Segundo a Associação Brasileira de Empresas de Produtos Nutricionais (Abenutri), as marcas de suplementos cometeram o chamado "amino spiking", uma adulteração verificada quando o produto não contém a quantidade de proteína informada nos rótulos.
Nesse processo, a fórmula do produto é manipulada com a adição de aminoácidos de baixo custo para aumentar o valor nitrogenado total.
“Aminoácidos além de constituírem uma proteína, podem ser extraídos isoladamente de outras proteínas e outras matérias primas, sendo acrescentadas no whey protein e aumentando a quantidade total de proteína no produto”, explica a Abenutri.
A adulteração gera riscos à saúde, principalmente para pessoas alérgicas ou com algumas condição preexistente, como diabetes ou outra doença.
“Algumas falsificações usam substâncias hipercalóricas, que podem prejudicar gravemente pessoas com diabetes”, explicou o nutricionista Isaac Nunes ao site Metrópoles.

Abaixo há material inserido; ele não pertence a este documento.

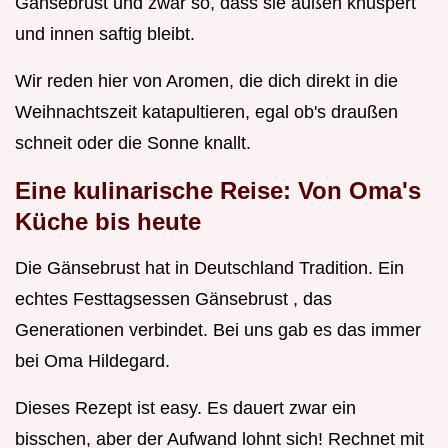
Gänsebrust und zwar so, dass sie außen knuspert
und innen saftig bleibt.
Wir reden hier von Aromen, die dich direkt in die
Weihnachtszeit katapultieren, egal ob's draußen
schneit oder die Sonne knallt.
Eine kulinarische Reise: Von Oma's
Küche bis heute
Die Gänsebrust hat in Deutschland Tradition. Ein
echtes Festtagsessen Gänsebrust , das
Generationen verbindet. Bei uns gab es das immer
bei Oma Hildegard.
Dieses Rezept ist easy. Es dauert zwar ein
bisschen, aber der Aufwand lohnt sich! Rechnet mit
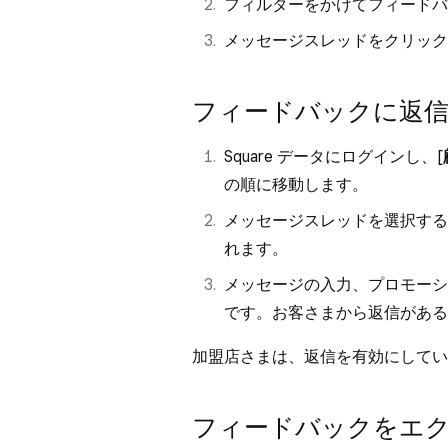
フィルターをかけてフィードバ
メッセージスレッドをクリック
フィードバックに返
Square データにログインし、[
の順に移動します。
メッセージスレッドを選択する
れます。
メッセージの入力、プロモーシ
です。お客さまから返信がある
加盟店さまは、返信を有効にしてい
フィードバックをエ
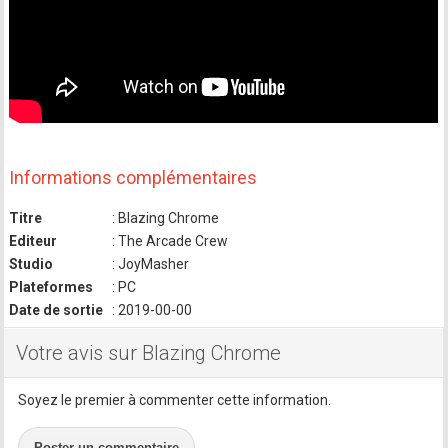
Informations complémentaires
Titre
: Blazing Chrome
Editeur
: The Arcade Crew
Studio
: JoyMasher
Plateformes
: PC
Date de sortie
: 2019-00-00
Votre avis sur Blazing Chrome
Soyez le premier à commenter cette information.
Poster un commentaire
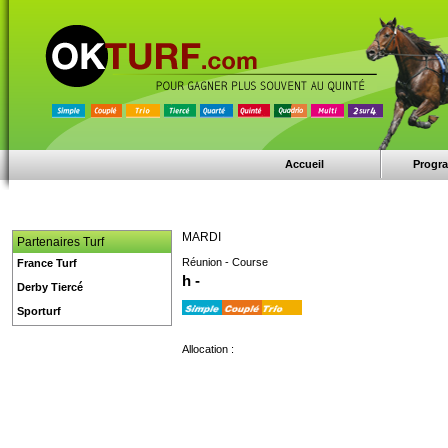
Accueil
Progr
MARDI
Partenaires Turf
Réunion - Course
France Turf
h -
Derby Tiercé
Sporturf
Allocation :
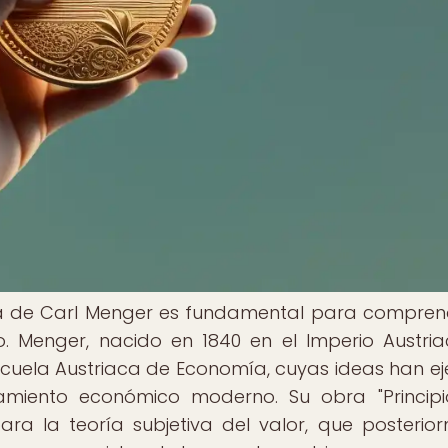
ura de Carl Menger es fundamental para compren
o. Menger, nacido en 1840 en el Imperio Austria
cuela Austriaca de Economía, cuyas ideas han ej
amiento económico moderno. Su obra "Princip
ara la teoría subjetiva del valor, que posterio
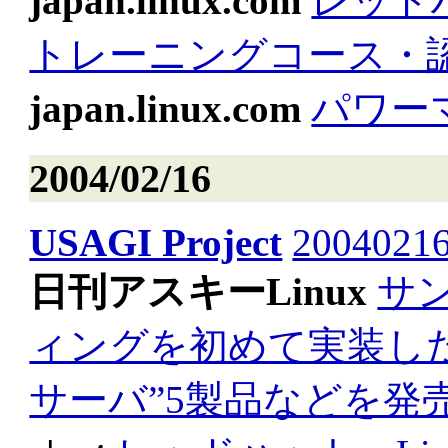
japan.linux.com
レッドハ
トレーニングコース・
japan.linux.com
パワー
2004/02/16
USAGI Project
20040216
日刊アスキーLinux
サ
ィングを初めて実装した“S
サーバ”5製品などを発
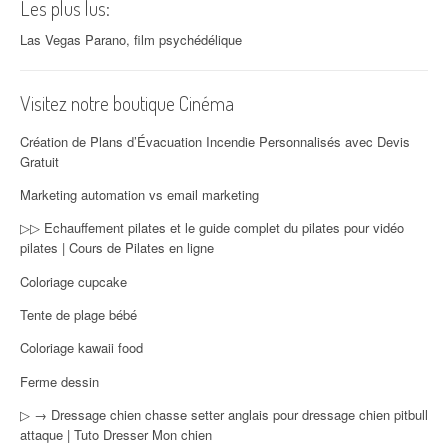
Les plus lus:
Las Vegas Parano, film psychédélique
Visitez notre boutique Cinéma
Création de Plans d’Évacuation Incendie Personnalisés avec Devis
Gratuit
Marketing automation vs email marketing
▷▷ Echauffement pilates et le guide complet du pilates pour vidéo
pilates | Cours de Pilates en ligne
Coloriage cupcake
Tente de plage bébé
Coloriage kawaii food
Ferme dessin
▷ → Dressage chien chasse setter anglais pour dressage chien pitbull
attaque | Tuto Dresser Mon chien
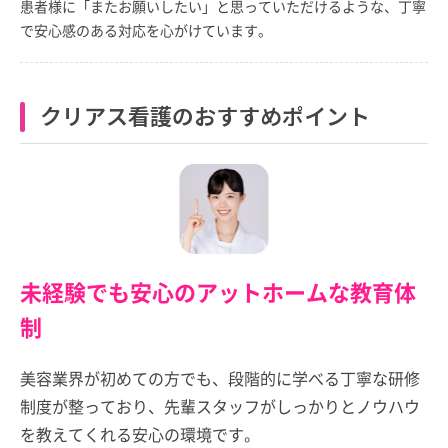
患者様に「またお願いしたい」と思っていただけるような、丁寧
で安心感のある対応を心がけています。
クリアス看護のおすすめポイント
未経験でも安心のアットホームな教育体
制
美容業界が初めての方でも、段階的に学べる丁寧な研修
制度が整っており、先輩スタッフがしっかりとノウハウ
を教えてくれる安心の環境です。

Por outro lado, a Associação Brasileira dos Fabricantes de Suplementos Nutricionais e Alimentos para Fins Especiais (Brasnutri) saiu em defesas das marcas e afirmou que a proibição da Senacon não tem fundamento, uma vez que o laudo da Abenutri é de 2022 e elaborado com base em produtos que não são mais comercializados.
A Brasnutri alegou ainda que o estudo não segue padrões técnicos ou regulatórios e nem é chancelado pela Anvisa.